A reconstruction of the Operation Gunnerside team planting explosives to destroy the cascade of electrolysis chambers in the Vemork heavy water (deuterium) plant. (Photo: Hallvard Straume, Public domain, via Wikimedia Commons)

On February 16, 1943, the group jumped under cover of snowfall at midnight, led by Joachim Ronneberg. They successfully landed without being detected by the Gestapo. After five days, they reconnected with the Swallow group.

On February 27, the group began their raid on the Vemork plant. As written by Neal Bascomb, author of  “The Winter Fortress: The Epic Mission to Sabotage Hitler’s Atomic Bomb,”
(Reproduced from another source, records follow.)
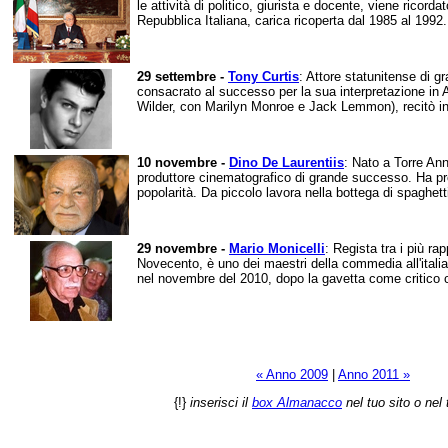
le attività di politico, giurista e docente, viene ricord
Repubblica Italiana, carica ricoperta dal 1985 al 1992. 
29 settembre -
Tony Curtis
: Attore statunitense di 
consacrato al successo per la sua interpretazione in A
Wilder, con Marilyn Monroe e Jack Lemmon), recitò in 
10 novembre -
Dino De Laurentiis
: Nato a Torre Ann
produttore cinematografico di grande successo. Ha prod
popolarità. Da piccolo lavora nella bottega di spaghetti
29 novembre -
Mario Monicelli
: Regista tra i più ra
Novecento, è uno dei maestri della commedia all'ita
nel novembre del 2010, dopo la gavetta come critico c
« Anno 2009
|
Anno 2011 »
{!}
inserisci il
box Almanacco
nel tuo sito o nel 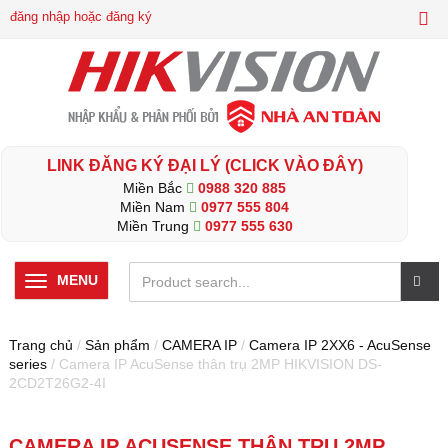
đăng nhập hoặc đăng ký
LINK ĐĂNG KÝ ĐẠI LÝ (CLICK VÀO ĐÂY)
Miền Bắc
0988 320 885
Miền Nam
0977 555 804
Miền Trung
0977 555 630
MENU
Trang chủ
/
Sản phẩm
/
CAMERA IP
/
Camera IP 2XX6 - AcuSense
series
/ Camera IP AcuSense thân trụ 2MP HIKVISION DS-
2CD2T26G2-4I
CAMERA IP ACUSENSE THÂN TRỤ 2MP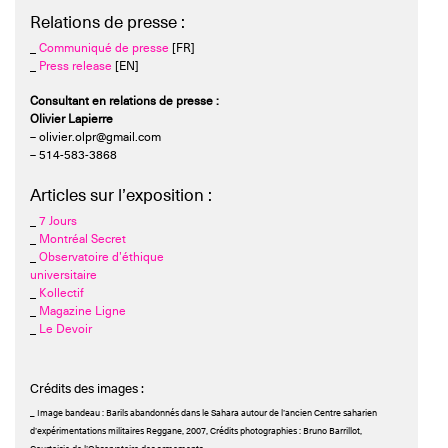
Relations de presse :
_
Communiqué de presse
[FR]
_
Press release
[EN]
Consultant en relations de presse :
Olivier Lapierre
– olivier.olpr@gmail.com
– 514-583-3868
Articles sur l’exposition :
_
7 Jours
_
Montréal Secret
_
Observatoire d’éthique
universitaire
_
Kollectif
_
Magazine Ligne
_
Le Devoir
Crédits des images :
_ Image bandeau : Barils abandonnés dans le Sahara autour de l’ancien Centre saharien
d’expérimentations militaires Reggane, 2007, Crédits photographies : Bruno Barrillot,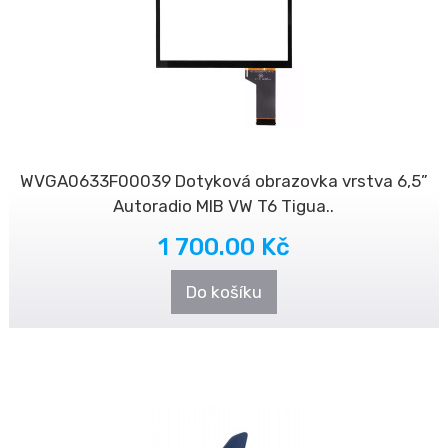
WVGA0633F00039 Dotyková obrazovka vrstva 6,5”
Autoradio MIB VW T6 Tigua..
1 700.00 Kč
Do košíku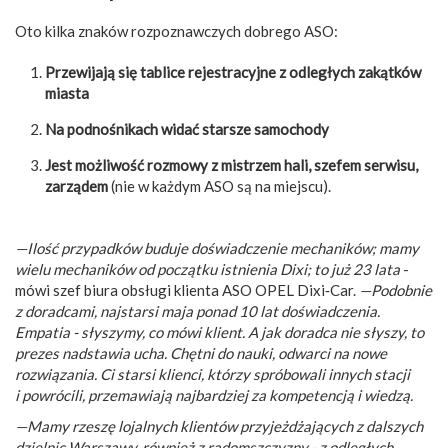
Oto kilka znaków rozpoznawczych dobrego ASO:
Przewijają się tablice rejestracyjne z odległych zakątków
miasta
Na podnośnikach widać starsze samochody
Jest możliwość rozmowy z mistrzem hali, szefem serwisu,
zarządem
(nie w każdym ASO są na miejscu).
—Ilość przypadków buduje doświadczenie mechaników; mamy
wielu mechaników od początku istnienia Dixi; to już 23 lata
-
mówi szef biura obsługi klienta ASO OPEL Dixi‑Car.
—Podobnie
z doradcami, najstarsi maja ponad 10 lat doświadczenia.
Empatia - słyszymy, co mówi klient. A jak doradca nie słyszy, to
prezes nadstawia ucha. Chętni do nauki, odwarci na nowe
rozwiązania. Ci starsi klienci, którzy spróbowali innych stacji
i powrócili, przemawiają najbardziej za kompetencją i wiedzą.
—Mamy rzeszę lojalnych klientów przyjeżdżających z dalszych
dzielnic Warszawy, również z radomszczyzny - z odległych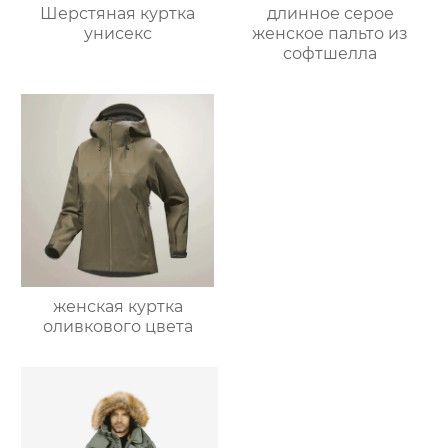
Шерстяная куртка
длинное серое
унисекс
женское пальто из
софтшелла
женская куртка
оливкового цвета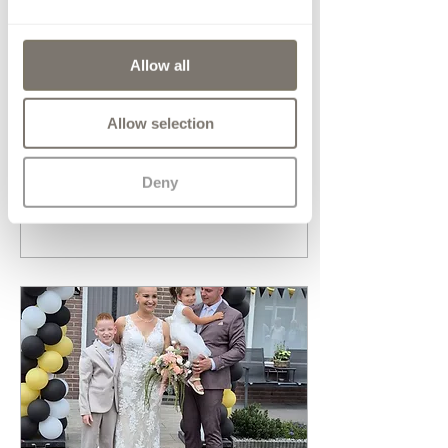
Carola Jansen-de Weerd
Dag lieve dames van
Compagne, 12-6-2026
Allow all
hebben wij onze mooiste
dag beleefd! De trouwjurk
was schitterend en zat
Allow selection
perfect dankzij jullie
vakkundige werk. Heel erg
bedankt. Liefs Carola de
Deny
Weerd-Jansen
1
0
They have three options: they can come down from the mountains above the plant, which is littered with minefields; they can cross the single-lane suspension bridge, which is closely guarded; or they can descend to the bottom of the valley across a half-frozen river and climb a 500-foot-high cliff. They decide to climb the cliff, in the middle of the night, in the middle of winter!
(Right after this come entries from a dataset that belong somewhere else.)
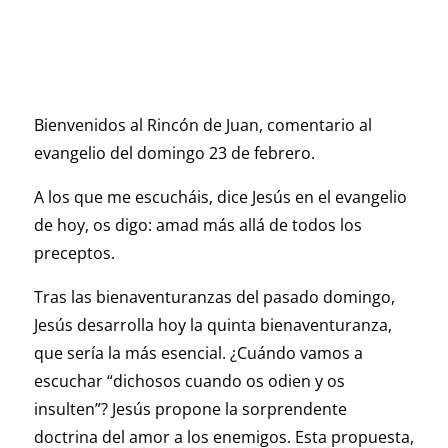
Bienvenidos al Rincón de Juan, comentario al
evangelio del domingo 23 de febrero.
A los que me escucháis, dice Jesús en el evangelio
de hoy, os digo: amad más allá de todos los
preceptos.
Tras las bienaventuranzas del pasado domingo,
Jesús desarrolla hoy la quinta bienaventuranza,
que sería la más esencial. ¿Cuándo vamos a
escuchar “dichosos cuando os odien y os
insulten”? Jesús propone la sorprendente
doctrina del amor a los enemigos. Esta propuesta,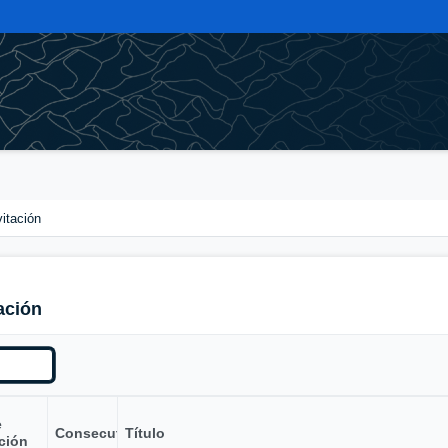
vitación
ación
e
Consecutivo
Título
ción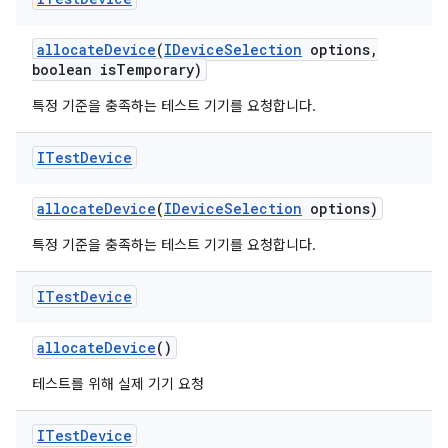
allocate
Device
(
IDevice
Selection
options
,
boolean is
Temporary)
특정 기준을 충족하는 테스트 기기를 요청합니다.
ITest
Device
allocate
Device
(
IDevice
Selection
options)
특정 기준을 충족하는 테스트 기기를 요청합니다.
ITest
Device
allocate
Device
()
테스트를 위해 실제 기기 요청
ITest
Device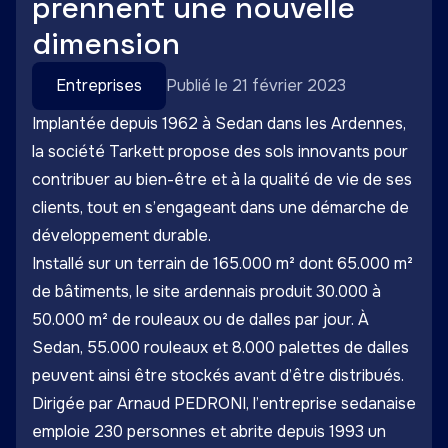
prennent une nouvelle
dimension
Entreprises
Publié le 21 février 2023
Implantée depuis 1962 à Sedan dans les Ardennes,
la société Tarkett propose des sols innovants pour
contribuer au bien-être et à la qualité de vie de ses
clients, tout en s’engageant dans une démarche de
développement durable.
Installé sur un terrain de 165.000 m² dont 65.000 m²
de bâtiments, le site ardennais produit 30.000 à
50.000 m² de rouleaux ou de dalles par jour. À
Sedan, 55.000 rouleaux et 8.000 palettes de dalles
peuvent ainsi être stockés avant d’être distribués.
Dirigée par Arnaud PEDRONI, l’entreprise sedanaise
emploie 230 personnes et abrite depuis 1993 un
Fortunately, Ronneberg had purchased metal cutters in Cambridge during his day off and brought them. The cutters made it easy to get through the plant’s side gate fence without taking much time and making much noise.

Once in, they split into two groups: a four-man explosives group and a five-man cover squad. The explosives group managed to enter through an access tunnel found by Ronneberg. As he recalled,

Getting inside I was quite certain that the rest of the party would follow me, but only one chap came. The other ones hadn’t found the entrance to the tunnel. Therefore we decided we would have to do it ourselves and started laying out the charges.

They then placed two strings of explosive charges just right beside the heavy water production cells. To make sure that they would not fail, Ronneberg decided to shorten the fuses so it would only take 30 seconds instead of two minutes before they exploded. In that way, they would still have enough time to escape and, at the same time, hear the explosion.

HM King Haakon VII of Norway at the premiere of the film Kampen om tungtvannet (Operation Swallow: The Battle for Heavy Water) at Klingenberg kino in Oslo. Soldiers in uniform, from the left: Knut Haukelid, Joachim Rønneberg, Jens Anton Poulsson shaking hands with the king, Kasper Idland. (Leif Ørnelund CC BY-SA 4.0, via Wikimedia Commons)

After hearing the explosion that confirmed the success of their mission, they fleed the plant and reconnected with the cover squad before they all skied toward Rjukan, traveling more than 200 miles to Sweden. They then split up and spread out throughout the plateau to make it hard for the German search and pursuit group to find them. As a result, no one was killed or captured.

As General Nikolaus von Falkenhorst described Operation Gunnerside after seeing the damage to the water facilities, it was “the most splendid coup.”